JAN: Der Begriff wird ein bisschen überstrapaziert. Nachhaltig ist, wenn man nichts kauft und nichts konsumiert. Wir versuchen, so nachhaltig wie möglich zu sein. Keiner ist perfekt! Wenn ich in einer Bar war und ein paar Drinks zu viel hatte, gehe ich auch mal nachts zu McDonald’s. Ich will sagen, auch bei Mutterland ist nicht alles perfekt. Zum Beispiel benutzen wir Kaffee-to-go-Becher. Es wäre sicherlich nachhaltiger, wir hätten die nicht. Aber wir achten wenigstens darauf, dass die Becher aus Deutschland kommen, dass die Innenfolie der Becher aus Maisstärke ist und die Becher biologisch abbaubar sind. Außerdem bringt inzwischen die Hälfte unserer Kunden ihren eigenen Kaffeebecher mit, wenn sie in der Nachbarschaft leben. Der Kaffee wird dann auch von uns als Belohnung günstiger verkauft. Abgesehen davon nehme ich auch nicht jeden Food-Trend mit, ich habe zum Beispiel keine Avocados, weil die nicht regional und auch aus anderen Gründen umstritten sind.

ELI: Ich finde, dass ihr euch sehr gut inszeniert. Ihr seid liebevoll eingerichtet, die Verpackungen sehen toll aus. Das ist ähnlich wie bei unseren Büchern.

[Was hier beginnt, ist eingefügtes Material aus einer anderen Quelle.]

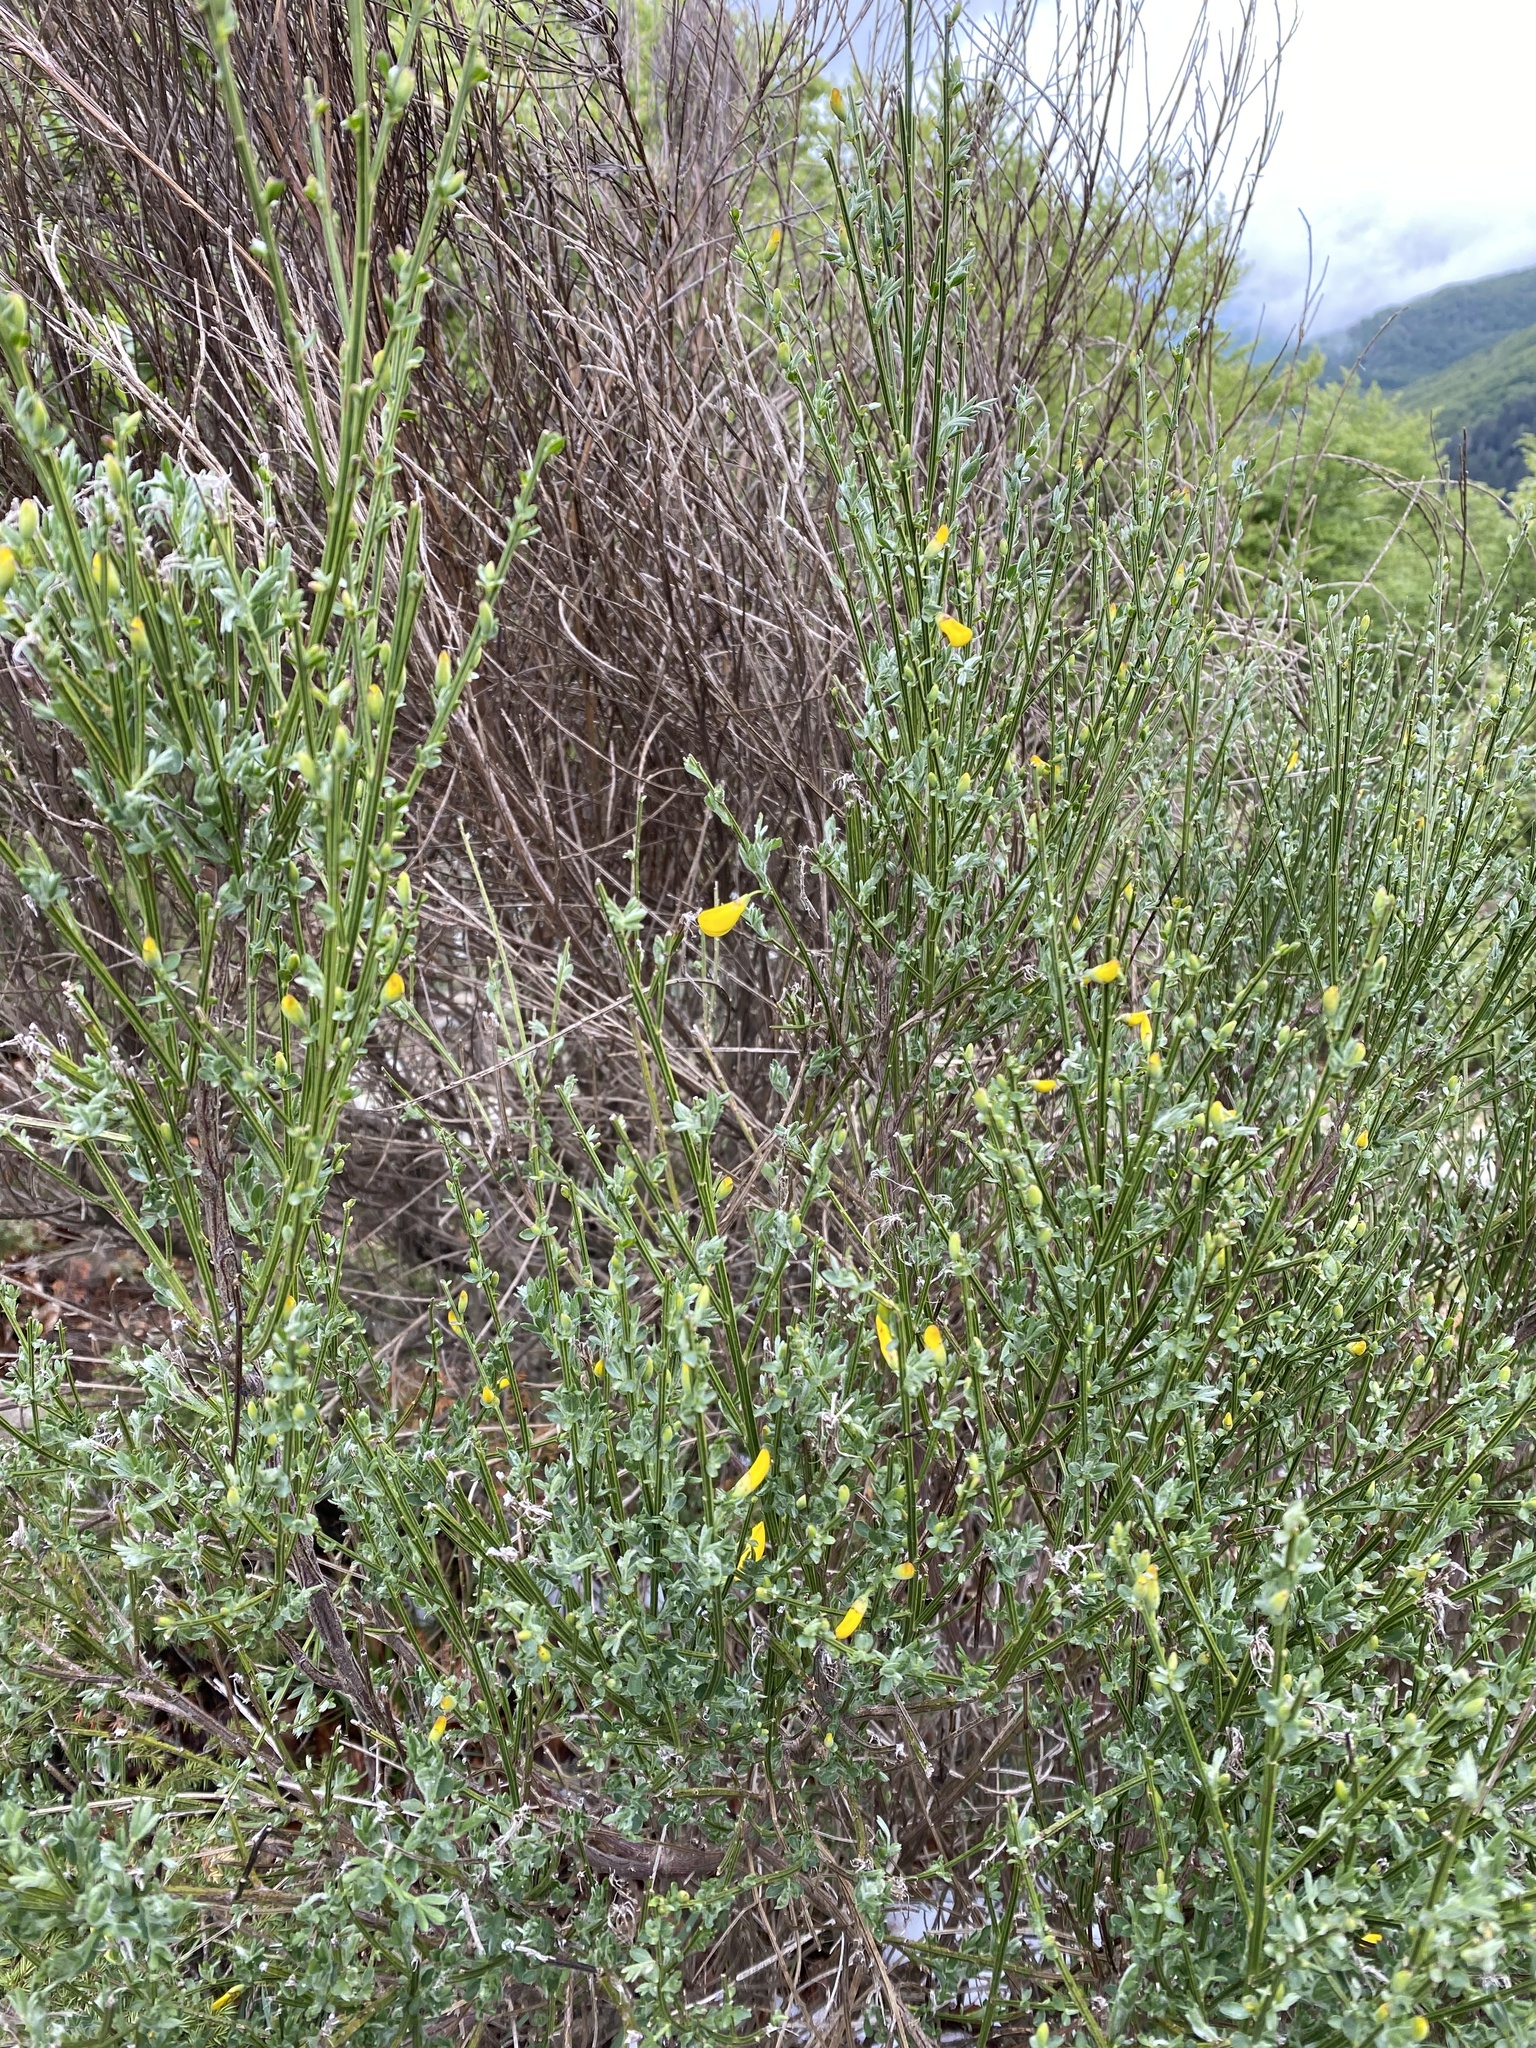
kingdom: Plantae
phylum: Tracheophyta
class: Magnoliopsida
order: Fabales
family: Fabaceae
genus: Cytisus
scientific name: Cytisus scoparius
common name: Scotch broom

Unser nächstes Buch widmet sich eben diesem Thema: Hofläden und Manufakturen um Hamburg. Da zelebrieren wir Genuss und Kunsthandwerk
— Eli Frenz

JAN: Ja, aber als ich vor 13 Jahren angefangen habe, gab es auch noch nicht so viele tolle Manufakturen in Deutschland. Das Denken hat sich gewandelt. Regionalität, Ökologie – es gab keine Greta und keine Fridays for Future. Ich kenne viele, interessanterweise aus Werbung und Marketing, die heute sagen: Wir wollen das nicht mehr. Wir wollen was machen, worauf wir stolz sind. Die fangen dann an, Brotaufstriche herzustellen oder Obstbrände zu destillieren. Auf der anderen Seite bedeutet es für mich ein besseres Sortiment, aber auch mehr Wettbewerb, wenn im Fernsehen jeder Styropor-Schokoriegel liebevoll per Hand zubereitet wird. Mit den Verpackungen ist es genauso: Man sieht überall Zitronen oder Erdbeeren, und in Wirklichkeit sind gar keine drin oder zumindest nicht geschmacksgebend. Das ist Fake und macht es für uns nicht leichter zu erklären, dass es Unterschiede zwischen dem einen und dem anderen Produkt gibt. Wie geht es denn bei euch weiter?

ELI: Unser nächstes Buch widmet sich eben diesem Thema: Hofläden und Manufakturen um Hamburg. Da zelebrieren wir Genuss und Kunsthandwerk – Obst und Gemüse direkt vom Feld, Milch und Eier von glücklichen Tieren, duftendes Brot aus eigenen Korn. Aber auch handbemalte Fliesen, Keramik, Möbelunikate und Schmuck aus kleinen Manufakturen. Da freue ich mich schon sehr auf Tipps von dir!

JAN: Die bekommst du!

ELI: Jan, es war schön mit dir! Auf ganz bald!